PROBLEM DESCRIPTION
Please repeat the lines below, exactly and only, from the one that holds "h, (5,10): 0.0038 -> 0.007" through the one that holds "std, (5,75): 0.001 -> 0.004".

RAW DATA
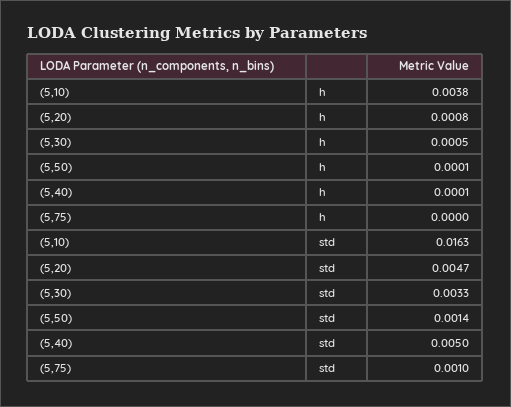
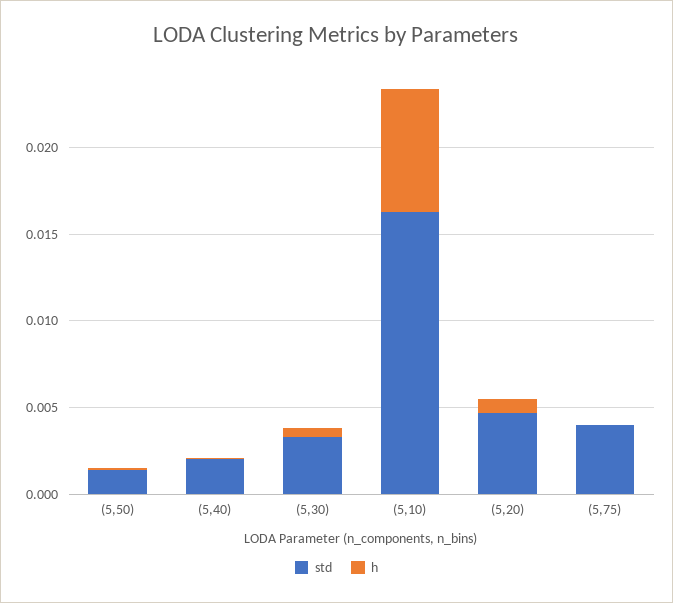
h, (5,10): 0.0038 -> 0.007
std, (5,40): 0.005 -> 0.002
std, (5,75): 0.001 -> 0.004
* * *
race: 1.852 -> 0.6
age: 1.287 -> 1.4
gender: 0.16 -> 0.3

PROBLEM SOLUTION
h, (5,10): 0.0038 -> 0.007
std, (5,40): 0.005 -> 0.002
std, (5,75): 0.001 -> 0.004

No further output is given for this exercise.